La sua testimonianza ha permesso di dare un nome e fare arrestare i killer di don Pino Puglisi, il parroco del quartiere palermitano di Brancaccio ucciso dalla mafia il 15 settembre del 1993. Dopo quella testimonianza la sua vita è cambiata. Due anni dopo l’uccisione di don Puglisi, un nuovo nome, un nuovo lavoro in una città dove non era conosciuto. Il testimone era entrato così in un programma di protezione.
Oggi, 18 anni dopo l’uccisione del parroco di Brancaccio, le maglie della protezione si sono allentate, per questo il testimone dice basta alla vita “segreta” e decide di mostrare il suo volto.
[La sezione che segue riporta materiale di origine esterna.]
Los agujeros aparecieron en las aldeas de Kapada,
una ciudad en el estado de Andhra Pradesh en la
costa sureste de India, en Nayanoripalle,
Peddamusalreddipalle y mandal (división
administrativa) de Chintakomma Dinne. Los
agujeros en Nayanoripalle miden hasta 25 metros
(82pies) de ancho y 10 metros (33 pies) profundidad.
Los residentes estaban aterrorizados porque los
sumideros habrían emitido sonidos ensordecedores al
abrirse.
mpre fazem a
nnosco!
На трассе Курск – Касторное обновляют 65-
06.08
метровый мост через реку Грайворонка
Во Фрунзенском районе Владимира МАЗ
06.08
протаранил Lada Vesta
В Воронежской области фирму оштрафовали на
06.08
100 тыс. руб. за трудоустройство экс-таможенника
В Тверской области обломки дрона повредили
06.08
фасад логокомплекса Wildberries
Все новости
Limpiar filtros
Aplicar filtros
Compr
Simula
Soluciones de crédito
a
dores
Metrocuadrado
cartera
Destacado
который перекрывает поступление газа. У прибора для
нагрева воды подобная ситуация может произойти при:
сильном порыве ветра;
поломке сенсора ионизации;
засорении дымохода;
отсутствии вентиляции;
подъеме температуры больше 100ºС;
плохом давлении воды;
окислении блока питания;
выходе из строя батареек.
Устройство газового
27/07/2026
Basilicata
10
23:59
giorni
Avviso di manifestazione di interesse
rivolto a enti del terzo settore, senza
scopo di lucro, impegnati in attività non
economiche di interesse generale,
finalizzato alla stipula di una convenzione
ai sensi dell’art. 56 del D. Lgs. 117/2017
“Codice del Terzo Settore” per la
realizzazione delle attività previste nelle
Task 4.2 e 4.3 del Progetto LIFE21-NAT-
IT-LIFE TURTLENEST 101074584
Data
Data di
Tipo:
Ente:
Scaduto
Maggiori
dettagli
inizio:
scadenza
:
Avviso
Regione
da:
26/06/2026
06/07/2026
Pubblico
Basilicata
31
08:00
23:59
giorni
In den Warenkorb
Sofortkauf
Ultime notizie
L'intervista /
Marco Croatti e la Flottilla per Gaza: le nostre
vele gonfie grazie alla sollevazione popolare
Lo fa per protesta, perché gli è stata revocata la scorta, allentata, appunto, la protezione. Un tema che ritorna, col seguito di polemiche.
Giuseppe Carini, 45 anni, adesso, se vuole allontanarsi dalla località segreta dove vive, dovrà farlo da solo, senza alcuna protezione. «È assurdo che in un paese come l’Italia l’ex latitante diventato poi collaboratore di giustizia viene protetto mentre noi testimoni veniamo abbandonati», protesta Giuseppe Carini.
Una decisione, quella del testimone del delitto di don Puglisi, che arriva all’indomani della giornata della memoria per le vittime delle mafie. «Forse aveva ragione Paolo Borsellino – dice Carini – quando denunciava la pericolosa somiglianza tra le istituzioni democratiche e le istituzioni alternative come le mafie».
Al suo fianco, Ignazio Cutrò, imprenditore e presidente dell’Associazione nazionale testimoni di giustizia, ePiera Aiello, testimone di giustizia, cognata di Rita Atria, la ragazza che aveva raccontato gli interni di Cosa Nostra al giudice Paolo Borsellino. Anche Piera Aiello da qualche giorno è senza scorta.